* [SUPPLIED RECORDS]:
------------

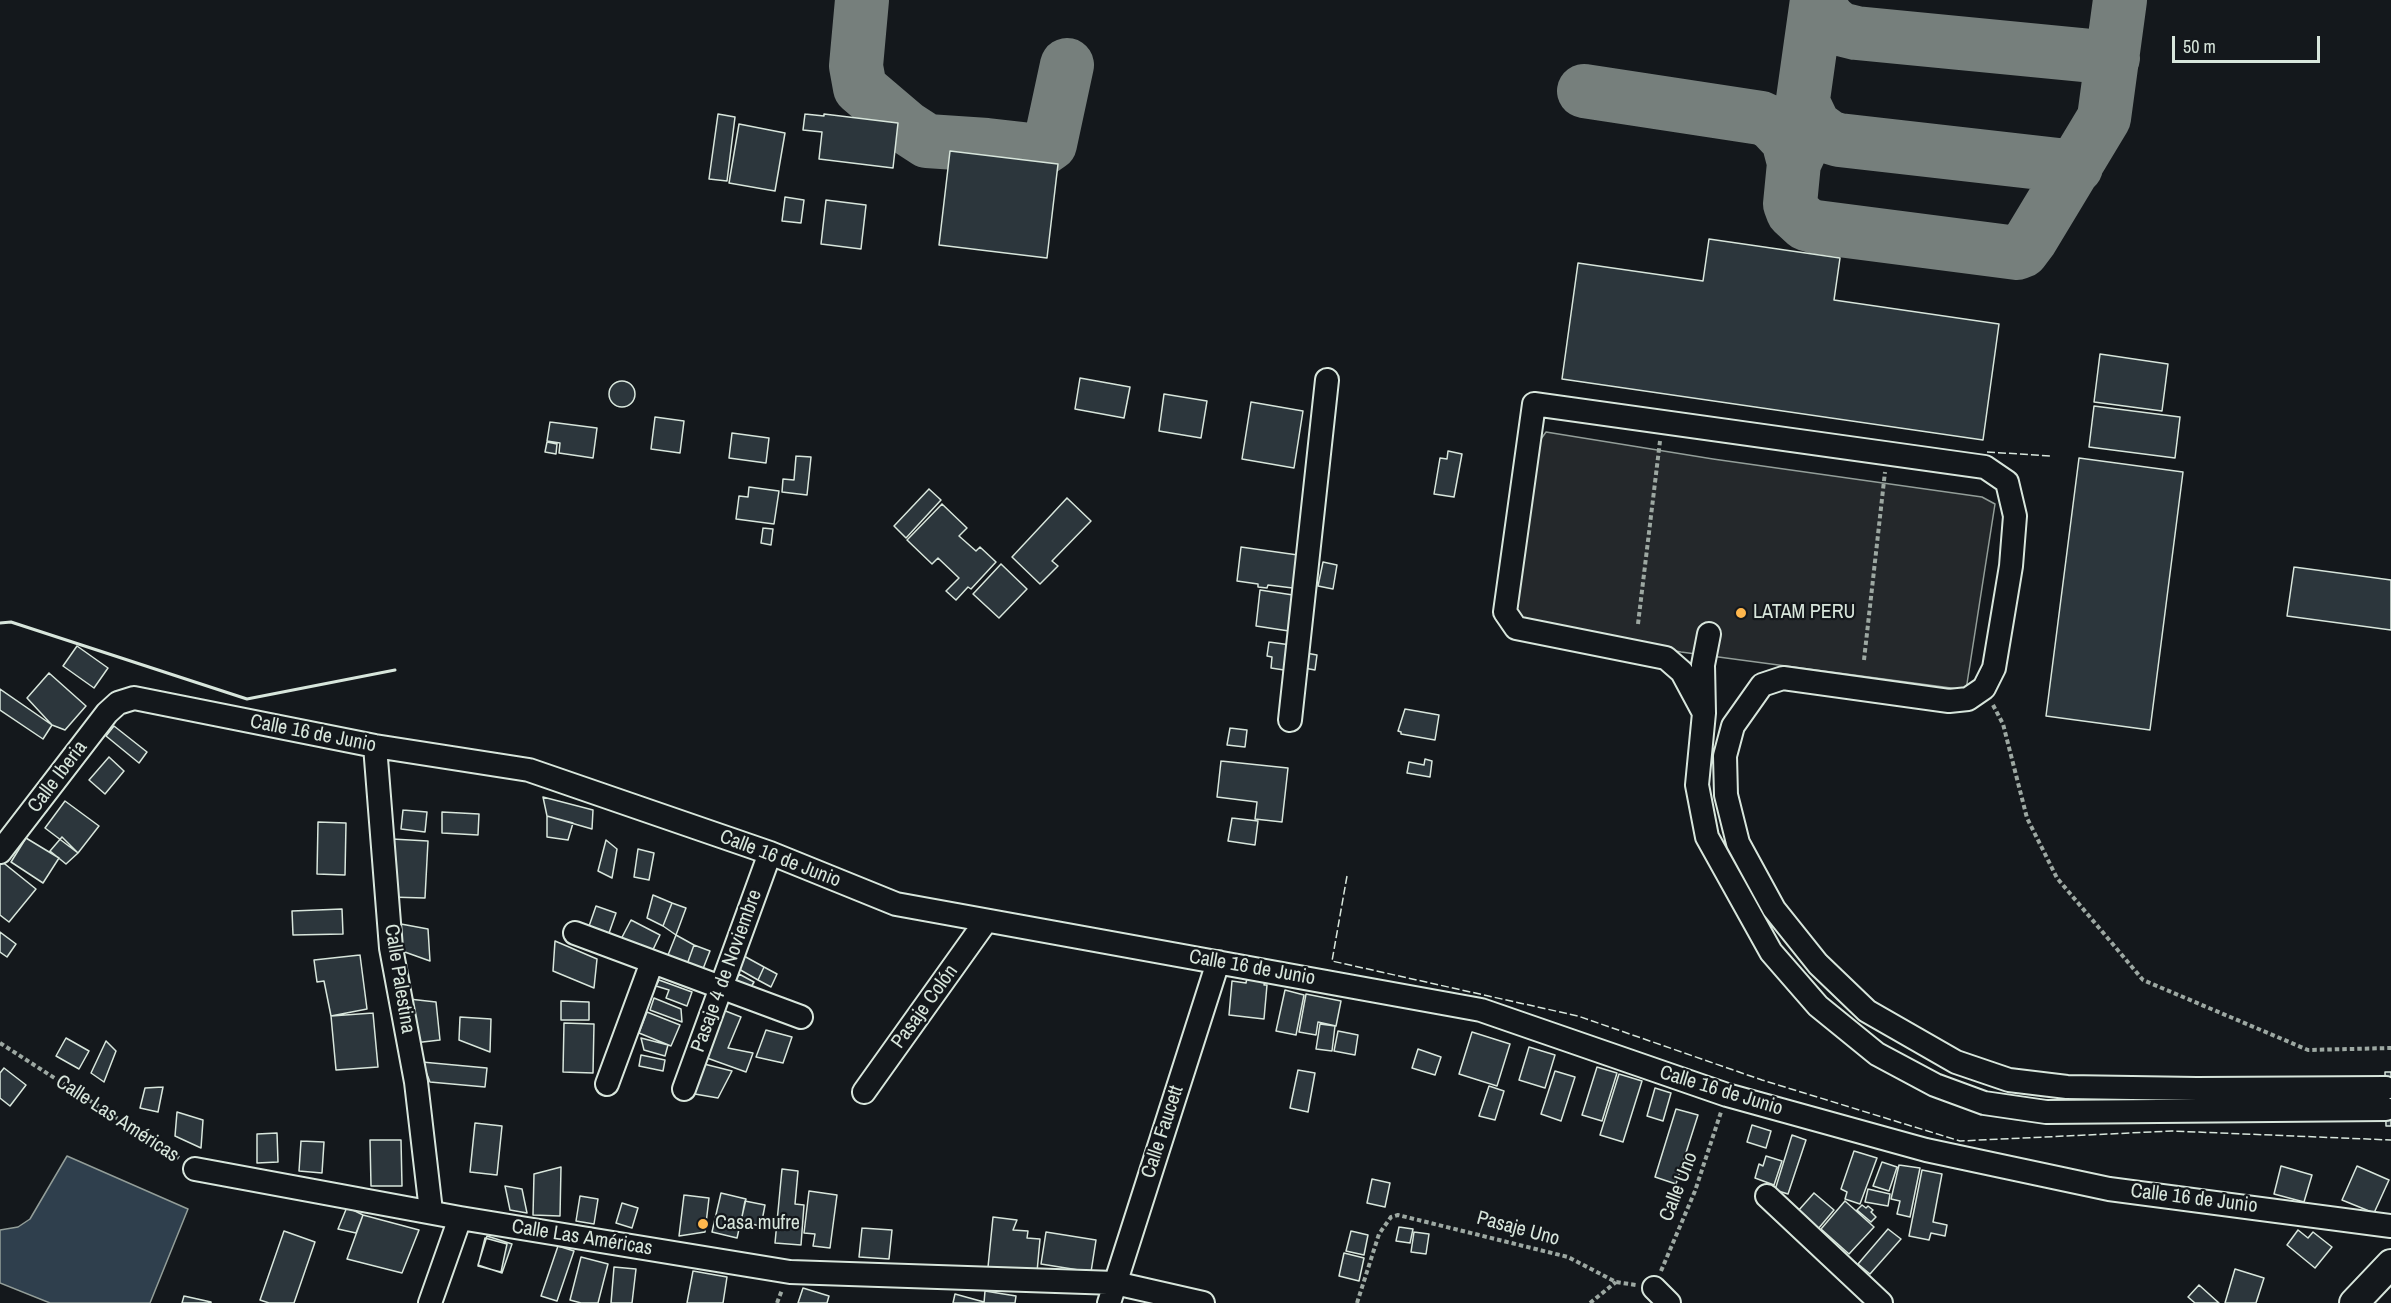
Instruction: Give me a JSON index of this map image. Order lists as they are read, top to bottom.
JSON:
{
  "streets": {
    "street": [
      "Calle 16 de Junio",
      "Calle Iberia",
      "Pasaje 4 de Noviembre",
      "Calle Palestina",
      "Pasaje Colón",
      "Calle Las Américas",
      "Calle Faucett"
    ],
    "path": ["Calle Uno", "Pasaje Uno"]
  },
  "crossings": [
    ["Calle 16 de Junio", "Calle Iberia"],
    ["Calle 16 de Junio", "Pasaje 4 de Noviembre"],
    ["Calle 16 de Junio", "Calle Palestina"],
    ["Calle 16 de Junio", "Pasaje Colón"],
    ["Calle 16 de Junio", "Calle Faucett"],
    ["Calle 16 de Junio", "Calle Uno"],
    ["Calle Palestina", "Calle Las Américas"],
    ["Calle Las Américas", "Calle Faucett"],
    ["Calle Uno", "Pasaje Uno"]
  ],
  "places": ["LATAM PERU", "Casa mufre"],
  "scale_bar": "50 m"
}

------------

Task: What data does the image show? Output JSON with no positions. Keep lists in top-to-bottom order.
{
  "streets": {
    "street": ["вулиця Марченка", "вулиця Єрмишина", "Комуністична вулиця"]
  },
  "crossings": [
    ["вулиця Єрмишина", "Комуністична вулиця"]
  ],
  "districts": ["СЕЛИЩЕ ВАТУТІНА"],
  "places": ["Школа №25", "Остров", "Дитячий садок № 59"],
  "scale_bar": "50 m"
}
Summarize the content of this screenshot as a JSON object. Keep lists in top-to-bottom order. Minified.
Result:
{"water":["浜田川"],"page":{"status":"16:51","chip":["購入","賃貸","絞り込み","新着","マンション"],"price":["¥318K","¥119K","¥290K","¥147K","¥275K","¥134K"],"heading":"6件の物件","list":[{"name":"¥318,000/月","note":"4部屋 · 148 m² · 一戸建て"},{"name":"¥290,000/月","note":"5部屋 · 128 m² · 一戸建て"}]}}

------------

The response consists of the lines above that contain "this".

* [TASK RESULT]:
Instruction: Give me a JSON index of this map image. Order lists as they are read, top to bottom.
Summarize the content of this screenshot as a JSON object. Keep lists in top-to-bottom order. Minified.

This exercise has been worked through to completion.